Comecei uma pesquisa para dar conta de uma pauta sobre a presença feminina na ciência e fazer um texto que pudesse ser publicado na ocasião do Dia Internacional da Mulher, 8 de março. Como sou jornalista da Universidade Estadual de Maringá (UEM), no Paraná, entrei no site de notícias da Instituição. Joguei umas palavras-chave na caixinha “search” e o resultado me chamou a atenção. O conteúdo comprova o que já imaginávamos: as mulheres que vivem no universo da ciência ainda têm menos visibilidade e oportunidades que os homens no universo acadêmico. Então, decidi usar o conteúdo dos textos que emergiram da busca para construir minha argumentação nesta matéria, que pode ser considerada mais um artigo.
Vamos lá, então. Um dos textos produzidos e postados no site da Assessoria de Comunicação da UEM, a ASC, informava que a Universidade avançou no ranking 2024 de pesquisadores mais citados do mundo.

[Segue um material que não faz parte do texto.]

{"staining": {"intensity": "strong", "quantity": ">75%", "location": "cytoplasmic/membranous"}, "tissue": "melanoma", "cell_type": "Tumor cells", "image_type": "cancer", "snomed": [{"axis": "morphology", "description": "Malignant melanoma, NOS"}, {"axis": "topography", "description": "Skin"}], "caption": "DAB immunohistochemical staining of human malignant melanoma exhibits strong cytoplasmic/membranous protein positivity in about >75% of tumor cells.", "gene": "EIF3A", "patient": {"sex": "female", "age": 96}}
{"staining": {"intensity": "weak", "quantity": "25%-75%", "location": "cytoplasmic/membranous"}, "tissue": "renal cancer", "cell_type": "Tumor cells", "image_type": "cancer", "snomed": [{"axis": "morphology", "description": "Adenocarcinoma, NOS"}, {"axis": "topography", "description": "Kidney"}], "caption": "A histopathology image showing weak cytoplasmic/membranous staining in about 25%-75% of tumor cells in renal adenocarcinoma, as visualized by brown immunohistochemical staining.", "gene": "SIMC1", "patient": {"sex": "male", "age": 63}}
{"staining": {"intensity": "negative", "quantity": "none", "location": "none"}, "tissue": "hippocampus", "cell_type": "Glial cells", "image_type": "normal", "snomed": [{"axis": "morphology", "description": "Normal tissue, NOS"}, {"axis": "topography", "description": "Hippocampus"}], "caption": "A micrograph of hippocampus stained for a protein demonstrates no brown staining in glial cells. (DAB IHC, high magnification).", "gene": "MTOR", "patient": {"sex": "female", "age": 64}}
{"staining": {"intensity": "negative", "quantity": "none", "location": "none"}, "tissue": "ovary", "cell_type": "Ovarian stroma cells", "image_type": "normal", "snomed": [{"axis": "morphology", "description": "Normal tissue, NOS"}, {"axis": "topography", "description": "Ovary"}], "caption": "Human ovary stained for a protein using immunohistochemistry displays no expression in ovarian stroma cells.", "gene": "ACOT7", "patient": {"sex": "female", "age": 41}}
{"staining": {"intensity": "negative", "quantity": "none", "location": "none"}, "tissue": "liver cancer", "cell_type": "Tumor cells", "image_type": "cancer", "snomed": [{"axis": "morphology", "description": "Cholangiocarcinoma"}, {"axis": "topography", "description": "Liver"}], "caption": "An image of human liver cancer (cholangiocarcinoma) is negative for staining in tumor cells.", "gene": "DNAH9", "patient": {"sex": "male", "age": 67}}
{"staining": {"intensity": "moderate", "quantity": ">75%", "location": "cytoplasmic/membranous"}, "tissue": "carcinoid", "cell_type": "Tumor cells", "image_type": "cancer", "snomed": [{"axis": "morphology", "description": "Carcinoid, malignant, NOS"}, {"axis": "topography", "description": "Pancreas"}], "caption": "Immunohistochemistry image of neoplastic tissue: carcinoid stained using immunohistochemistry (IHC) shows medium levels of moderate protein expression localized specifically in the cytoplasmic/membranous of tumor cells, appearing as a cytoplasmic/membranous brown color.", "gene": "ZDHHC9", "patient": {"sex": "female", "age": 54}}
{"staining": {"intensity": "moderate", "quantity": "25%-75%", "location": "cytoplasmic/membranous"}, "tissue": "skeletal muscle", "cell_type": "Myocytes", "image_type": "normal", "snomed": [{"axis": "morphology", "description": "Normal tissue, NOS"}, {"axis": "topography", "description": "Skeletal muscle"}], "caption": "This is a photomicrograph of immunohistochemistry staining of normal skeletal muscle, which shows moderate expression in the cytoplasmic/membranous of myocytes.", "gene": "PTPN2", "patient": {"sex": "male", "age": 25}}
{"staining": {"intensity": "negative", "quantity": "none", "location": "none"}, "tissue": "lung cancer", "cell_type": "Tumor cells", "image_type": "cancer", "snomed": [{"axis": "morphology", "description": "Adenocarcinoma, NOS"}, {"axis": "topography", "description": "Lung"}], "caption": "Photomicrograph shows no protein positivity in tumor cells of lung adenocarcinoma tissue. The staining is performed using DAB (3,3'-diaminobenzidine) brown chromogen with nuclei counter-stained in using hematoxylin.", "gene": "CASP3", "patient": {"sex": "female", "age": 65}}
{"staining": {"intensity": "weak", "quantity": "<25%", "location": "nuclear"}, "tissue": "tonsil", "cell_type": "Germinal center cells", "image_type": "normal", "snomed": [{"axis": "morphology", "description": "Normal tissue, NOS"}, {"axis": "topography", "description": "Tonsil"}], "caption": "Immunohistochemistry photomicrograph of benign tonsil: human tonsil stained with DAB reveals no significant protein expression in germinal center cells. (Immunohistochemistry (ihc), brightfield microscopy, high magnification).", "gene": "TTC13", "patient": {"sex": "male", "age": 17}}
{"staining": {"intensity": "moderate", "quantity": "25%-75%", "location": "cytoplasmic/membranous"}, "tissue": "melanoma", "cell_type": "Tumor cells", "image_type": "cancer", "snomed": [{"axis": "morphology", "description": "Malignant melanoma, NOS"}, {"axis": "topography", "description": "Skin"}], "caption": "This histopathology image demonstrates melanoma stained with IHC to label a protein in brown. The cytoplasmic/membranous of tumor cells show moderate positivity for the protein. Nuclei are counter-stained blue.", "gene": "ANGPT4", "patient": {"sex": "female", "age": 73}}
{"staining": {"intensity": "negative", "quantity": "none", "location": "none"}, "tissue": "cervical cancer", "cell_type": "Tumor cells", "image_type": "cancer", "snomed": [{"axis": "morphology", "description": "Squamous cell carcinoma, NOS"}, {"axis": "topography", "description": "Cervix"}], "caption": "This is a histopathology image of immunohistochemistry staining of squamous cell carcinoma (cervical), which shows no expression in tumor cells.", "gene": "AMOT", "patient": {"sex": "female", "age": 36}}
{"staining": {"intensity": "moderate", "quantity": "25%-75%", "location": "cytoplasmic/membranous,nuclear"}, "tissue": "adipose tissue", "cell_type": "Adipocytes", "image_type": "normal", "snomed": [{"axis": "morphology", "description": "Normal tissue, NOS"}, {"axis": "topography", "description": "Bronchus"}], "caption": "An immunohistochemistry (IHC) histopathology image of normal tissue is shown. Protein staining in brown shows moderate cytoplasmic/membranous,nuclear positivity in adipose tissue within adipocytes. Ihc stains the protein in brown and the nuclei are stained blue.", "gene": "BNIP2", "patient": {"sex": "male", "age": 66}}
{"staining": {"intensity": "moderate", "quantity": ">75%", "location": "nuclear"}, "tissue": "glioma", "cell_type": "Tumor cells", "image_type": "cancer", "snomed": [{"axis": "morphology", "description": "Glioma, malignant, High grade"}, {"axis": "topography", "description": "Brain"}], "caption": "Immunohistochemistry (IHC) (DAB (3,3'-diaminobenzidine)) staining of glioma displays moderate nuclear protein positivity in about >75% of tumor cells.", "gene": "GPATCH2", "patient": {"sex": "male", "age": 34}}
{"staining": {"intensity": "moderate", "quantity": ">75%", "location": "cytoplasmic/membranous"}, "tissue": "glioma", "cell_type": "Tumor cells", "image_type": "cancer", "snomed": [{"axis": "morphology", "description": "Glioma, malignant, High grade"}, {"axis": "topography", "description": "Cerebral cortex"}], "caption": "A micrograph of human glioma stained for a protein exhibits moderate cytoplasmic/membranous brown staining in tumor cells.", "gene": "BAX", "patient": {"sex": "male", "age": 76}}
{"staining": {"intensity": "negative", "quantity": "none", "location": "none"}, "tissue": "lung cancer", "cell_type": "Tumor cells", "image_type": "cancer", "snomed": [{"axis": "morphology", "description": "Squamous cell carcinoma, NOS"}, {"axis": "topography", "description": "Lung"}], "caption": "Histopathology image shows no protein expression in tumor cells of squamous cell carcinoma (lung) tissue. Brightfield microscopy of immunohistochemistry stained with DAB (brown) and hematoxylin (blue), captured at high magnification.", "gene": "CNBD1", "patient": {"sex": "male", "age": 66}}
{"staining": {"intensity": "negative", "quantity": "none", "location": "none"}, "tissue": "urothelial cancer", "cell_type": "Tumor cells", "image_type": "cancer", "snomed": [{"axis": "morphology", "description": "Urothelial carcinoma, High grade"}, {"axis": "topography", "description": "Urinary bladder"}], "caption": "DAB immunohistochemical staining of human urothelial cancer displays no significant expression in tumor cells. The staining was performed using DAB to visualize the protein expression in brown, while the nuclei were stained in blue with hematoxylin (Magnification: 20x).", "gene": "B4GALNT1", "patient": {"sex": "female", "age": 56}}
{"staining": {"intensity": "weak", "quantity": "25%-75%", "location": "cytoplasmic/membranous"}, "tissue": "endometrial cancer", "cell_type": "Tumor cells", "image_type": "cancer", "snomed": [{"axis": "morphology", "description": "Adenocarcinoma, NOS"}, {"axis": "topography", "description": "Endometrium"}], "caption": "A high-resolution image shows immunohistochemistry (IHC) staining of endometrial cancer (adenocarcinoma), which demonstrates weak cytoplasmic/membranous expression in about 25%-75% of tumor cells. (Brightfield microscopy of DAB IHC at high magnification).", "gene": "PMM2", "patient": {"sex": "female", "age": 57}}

Matéria de novembro do ano passado. A lista reúne 2% dos cientistas mais influentes do planeta e é elaborada, anualmente, pela Universidade de Stanford (EUA), em parceria com a renomada editora Elsevier. Doze pesquisadores da UEM estão no ranking, eram nove, em 2023. Porém, só há uma mulher citada nos dois períodos.
Por outro lado, uma reportagem comemorava um marco da Universidade de Maringá. “Desde 2019, a UEM lidera o ranking brasileiro na proporção de autorias femininas em comparação às masculinas”, diz a matéria sobre o Leiden Ranking, elaborado pelo Centro de Estudos em Ciência e Tecnologia (CWTS), da Universidade de Leiden, na Holanda.
Foi registrado que a Universidade está em primeiro lugar no Brasil em produção científica liderada por mulheres e é a 19ª universidade com maior produção científica feminina no mundo entre as 1.506 universidades analisadas, no período de 2019 a 2022, isto é, desde que o CWTS introduziu o indicador de gênero na classificação.
Com 53,3% de pesquisadoras, a UEM mantém, há seis anos consecutivos, a liderança entre as universidades das Américas e do Hemisfério Sul, posição que também se repete há seis anos consecutivos. No entanto, lembro aqui, só uma aparece no ranking dos cientistas mais influentes do mundo. Infelizmente, isso reflete uma realidade: as mulheres publicam menos artigos científicos do que os homens em todo o planeta, a UEM é exceção.

A pesquisadora citada no ranking da Stanford/Elsevier é a professora Rosângela Bergamasco, do Departamento de Engenharia Química (DEQ). Na reportagem publicada pela ASC, consta que ela possui mais de 30 anos de experiência em Engenharia Sanitária e Química.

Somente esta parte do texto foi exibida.